DIRECTIONS FOR THIS TASK
Copy out all lines from the material that contain the string "type".

:: ENTRIES SUPPLIED

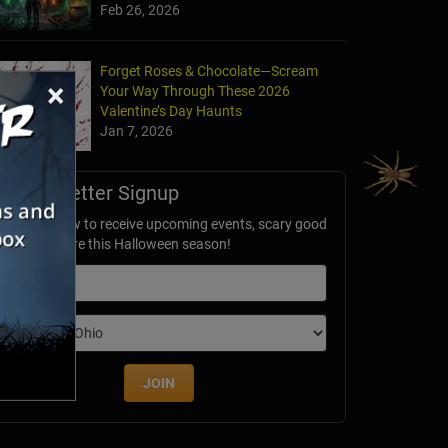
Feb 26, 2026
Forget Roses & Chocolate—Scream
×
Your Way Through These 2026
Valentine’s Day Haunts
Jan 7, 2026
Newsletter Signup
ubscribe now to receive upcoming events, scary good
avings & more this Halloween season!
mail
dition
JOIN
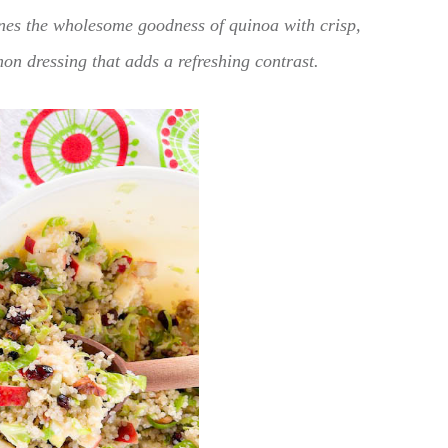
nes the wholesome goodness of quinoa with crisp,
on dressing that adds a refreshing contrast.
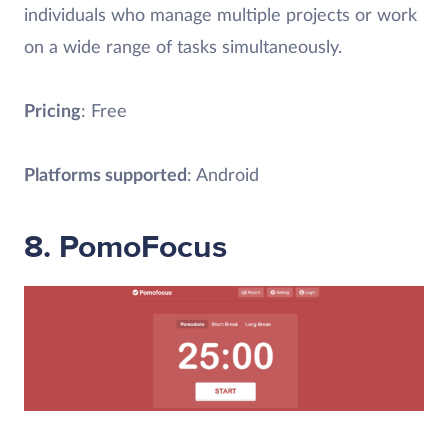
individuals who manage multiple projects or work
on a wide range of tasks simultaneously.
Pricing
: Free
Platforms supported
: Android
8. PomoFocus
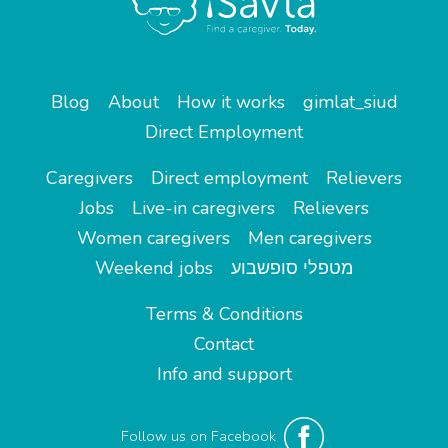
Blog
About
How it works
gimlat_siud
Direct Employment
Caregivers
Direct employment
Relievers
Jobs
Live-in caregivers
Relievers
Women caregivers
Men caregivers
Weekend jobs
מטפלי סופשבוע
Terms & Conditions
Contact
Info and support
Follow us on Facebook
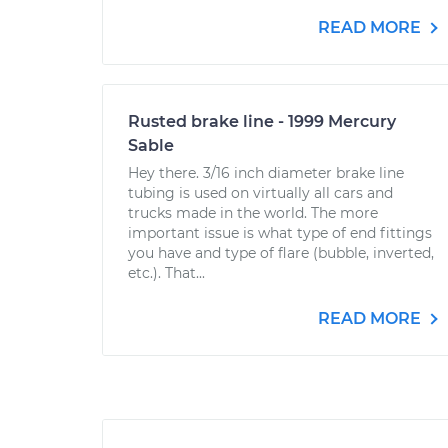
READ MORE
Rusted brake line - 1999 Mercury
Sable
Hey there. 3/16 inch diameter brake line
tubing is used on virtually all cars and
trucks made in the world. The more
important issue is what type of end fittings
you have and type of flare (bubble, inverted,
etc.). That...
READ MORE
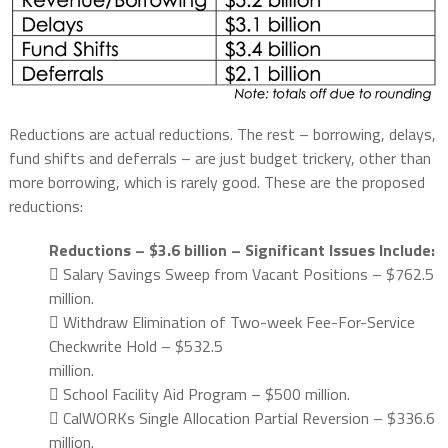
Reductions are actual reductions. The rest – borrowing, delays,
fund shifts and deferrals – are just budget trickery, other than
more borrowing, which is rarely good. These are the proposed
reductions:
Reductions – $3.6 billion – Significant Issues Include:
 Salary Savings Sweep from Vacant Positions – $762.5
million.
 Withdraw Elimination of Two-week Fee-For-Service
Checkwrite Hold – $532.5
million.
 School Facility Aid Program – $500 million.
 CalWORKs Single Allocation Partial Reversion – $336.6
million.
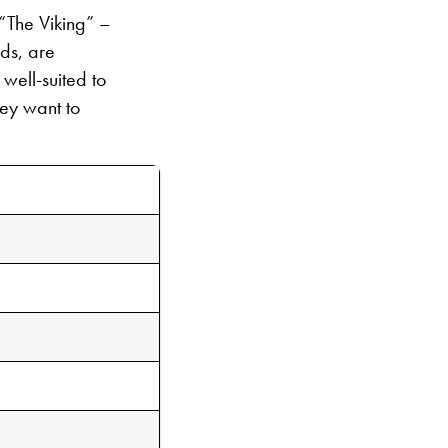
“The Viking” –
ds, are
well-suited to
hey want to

::::

RESPONSE FOR THIS EXERCISE
important issue is what type of end fittings
you have and type of flare (bubble, inverted,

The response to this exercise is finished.